According to a CBSA briefing note that CBC obtained, there appeared to be internal confusion regarding who was responsible for the PIAs.
Documents reveal there was an initial expectation for one large privacy assessment led by IRCC.
But three years later in late 2022, IRCC notified both CBSA and IRB that they were no longer doing one PIA “for the whole project and that each partner would be responsible for their own.”
Then, CBSA said IRCC changed the approach “and broadened the scope to a program-level” assessment, documents show.
When the project unexpectedly shut down last year, CBSA said the PIAs were “an outstanding matter” and IRCC still expected the other partners to still complete their privacy plans.
“However, given the lack of funding, the lack of resources … further discussions are required,” reads the CBSA note.
Koltun, who reviewed the internal documents, describes departments playing “hot potato” with privacy checks, when it should have been a “basic building block.”
“[This] is emblematic of IRCC’s relentless drive to pursue digital modernization at a breakneck speed without necessarily ensuring that all the proper risk mitigation is done beforehand,” he said.
“The refugee space is a poor area to take a beta-testing approach of, ‘Work fast and break things and then fix it afterwards.'”
Privacy breaches ‘traumatizing’ clients, lawyer says
Greg Willoughby, a refugee lawyer in London, Ont., says IRCC sends him emails “more often than [he] can count” that disclose private documents and highly-sensitive information for applicants who aren’t his clients.
“It seems to be a systemic lack of concern about privacy and confidentiality issues,” Willoughby said.
One of the worst examples, he recalled, was when IRCC emailed one his client’s family members in Iran — family members she was fleeing — thus alerting them to her refugee protection claim.
“I thought, ‘What is this? These are the agents of persecution,'” Willoughby said. “It was really traumatizing and damaging for her. It was horrible.”
It’s not clear if there’s a link between the digital updates in the asylum interoperability project and Willoughby’s experiences with privacy breaches in recent years.
But Willoughby warns the government’s focus on efficiency and technological integration without proper privacy safeguards is “very, very dangerous” — especially if data is at risk of improperly being accessed by bad actors.
“The governments and the immigration departments should be very paranoid.

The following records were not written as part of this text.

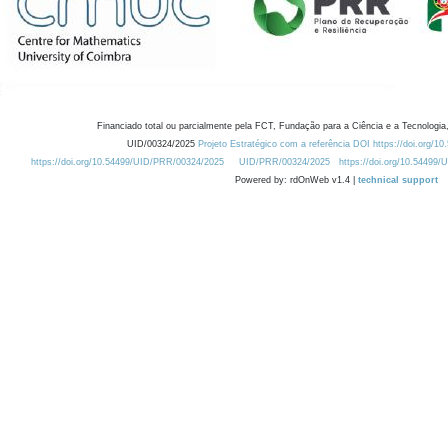
Financiado total ou parcialmente pela FCT, Fundação para a Ciência e a Tecnologia,
UID/00324/2025
Projeto Estratégico com a referência DOI https://doi.org/1
https://doi.org/10.54499/UID/PRR/00324/2025
UID/PRR/00324/2025
https://doi.org/10.54499
Powered by: rdOnWeb v1.4 |
technical support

This should be top of mind.”
A major project to secure and revamp Canada’s asylum system was shut down last year — an “unexpected” move for some in the government, CBC News has learned. Now, some critics fear the outcomes that were achieved may be more harmful than beneficial for people seeking protection in Canada.
Department, tribunal response ‘inadequate’
In a statement, IRCC said the type of information being collected and shared between the partners didn’t change, but rather “the [project] created IT interfaces to ensure the secure transmission of this information.”
IRCC still claims it’s following the Treasury Board Secretariat’s directive — though that directive states PIAs must be complete prior to implementing initiatives, especially when there’s “use of any new or modified information technology.”
“All agreements between government partners include strong safeguards,” IRCC wrote.
Meanwhile, CBSA said it is “no longer pursuing” a privacy impact assessment, and pointed to IRCC as the lead on this project.
“CBSA recognizes the importance of the PIA process,” a spokesperson wrote.
IRB said it “carefully looked at the privacy implications” when the project launched, and determined privacy concerns “was still adequately addressed” in an existing PIA for its own systems.
Koltun said IRCC and IRB’s responses are “inadequate” because “it disregards the legal duties” under the federal directive.
“When a new or modified information technology or IT process is used, the bare minimum requirement is that an updated PIA be created,” he said.